Le gouvernement colombien prépare l’intégration politique des FARC
Entretien - En Colombie, la Cour constitutionnelle du pays a approuvé mercredi
le Cadre juridique pour la paix voté par le Congrès en 2012. Cette loi permet de fixer
le sort des guérilleros des FARC (Forces armées révolutionnaires de Colombie). La
plupart de ces combattants ne seraient pas poursuivis par la justice. Cette décision
de la cour suprême du pays intervient alors que les négociateurs du gouvernement et
des FARC poursuivent leurs discussions à La Havane dans la plus grande discrétion.

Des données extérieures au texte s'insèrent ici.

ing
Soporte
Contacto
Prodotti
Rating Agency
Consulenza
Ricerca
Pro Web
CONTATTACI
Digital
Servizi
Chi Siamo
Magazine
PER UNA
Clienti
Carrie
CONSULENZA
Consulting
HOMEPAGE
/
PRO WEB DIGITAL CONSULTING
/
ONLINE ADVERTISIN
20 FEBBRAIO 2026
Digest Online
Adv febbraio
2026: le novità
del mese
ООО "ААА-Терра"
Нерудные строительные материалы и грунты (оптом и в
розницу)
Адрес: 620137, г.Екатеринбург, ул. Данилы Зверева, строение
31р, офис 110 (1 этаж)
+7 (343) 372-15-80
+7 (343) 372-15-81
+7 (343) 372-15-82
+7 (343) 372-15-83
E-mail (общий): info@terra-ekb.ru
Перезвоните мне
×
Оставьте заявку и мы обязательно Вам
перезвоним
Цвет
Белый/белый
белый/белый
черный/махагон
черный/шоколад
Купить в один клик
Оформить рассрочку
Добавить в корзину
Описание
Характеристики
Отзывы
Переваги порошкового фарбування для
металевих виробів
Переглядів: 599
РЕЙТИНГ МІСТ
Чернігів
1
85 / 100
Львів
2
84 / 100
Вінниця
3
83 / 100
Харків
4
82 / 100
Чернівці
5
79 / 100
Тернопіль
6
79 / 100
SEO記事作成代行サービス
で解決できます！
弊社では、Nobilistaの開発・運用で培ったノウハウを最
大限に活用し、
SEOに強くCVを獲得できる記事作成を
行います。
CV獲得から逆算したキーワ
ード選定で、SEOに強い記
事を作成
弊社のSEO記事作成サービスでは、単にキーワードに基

Joint par Xavier Sartre, Daniel Pécaut, directeur d’études à l’Ecole des Hautes
Etudes, revient sur ce texte de loi
« Il
s’agit d’un cadre juridique permettant de fixer le sort des guérilleros qui seraient
démobilisés », sur le modèle de ce qui avait été voté en 2006 pour les paramilitaires,
explique le spécialiste de la Colombie. Ce texte permettra de déroger à la justice
ordinaire « de manière à ce que les responsables des plus grands crimes, comme des
crimes contre l’humanité, soient punis ». Cette loi prépare donc la démobilisation
des combattants des FARC et leur participation à la vie politique en cas d’accord
politique entre le gouvernement et la guérilla. Malgré un texte qui leur est apparemment
favorable, les FARC l’ont rejeté, arguant qu’elles n’avaient pas été consultées.
Avec
cette loi, le président Santos montre bien son intention d’aller de l’avant et de
poursuivre coûte que coûte les négociations à La Havane. Il doit faire face cependant
à une forte opposition, les FARC ne comptant que très peu de soutien au sein de la
population colombienne. Il doit composer également avec l’opposition de son prédécesseur,
Alvaro Uribe, partisan de la fermeté pendant ses deux mandats à la tête du pays. «
Une grande partie de l’opinion voit d’un mauvais œil le fait que les FARC puissent
arriver à un accord sans recevoir les peines qui devraient théoriquement être fixées
» précise Daniel Pécaut.
Le gouvernement prêt à négocier avec l'ELN
Mais
Juan Manuel Santos « joue son va-tout, car, au cas où un accord serait signé, il est
probable que l’opinion se modifierait quelque peu et qu’il y aurait une majorité pour
approuver les accords. » D’autre part, « le gouvernement a annoncé qu’il soumettrait
à une consultation populaire dès les prochaines élections, dans le courant de l’année
prochaine, les accords qui seraient éventuellement conclus à La Havane. Le président
fait pression pour que les FARC concluent le plus rapidement possible un accord. »
Parallèlement à ces négociations avec les FARC, qui demeurent la principale
guérilla du pays, le président Santos s’est dit prêt à discuter avec la seconde plus
ancienne rébellion, l’ELN (l’armée de libération nationale), d’essence guévariste.
Cette annonce est arrivée alors que l’ELN « semble donner enfin des signes de vouloir
discuter » avec les autorités. Pour le moment, l’ELN n’a pas donné suite à cette main
tendue. Pour le chercheur de l’Ecole des Hautes Etudes, « il faut voir dans quelle
mesure elle maintiendra les préalables qu’elle avait opposés jusqu’à maintenant à
toute négociation. L’ELN réclamait une vaste consultation de la société civile. Elle
demande aussi que le gouvernement agisse de manière souveraine dans le domaine du
pétrole et des ressources minières ». Selon le directeur d’études, une négociation
sur ce dernier point n’est pas impossible.
Photo : le négociateur pour
les FARC Pablo Catatumbo, à la Havane, le 28 août dernier.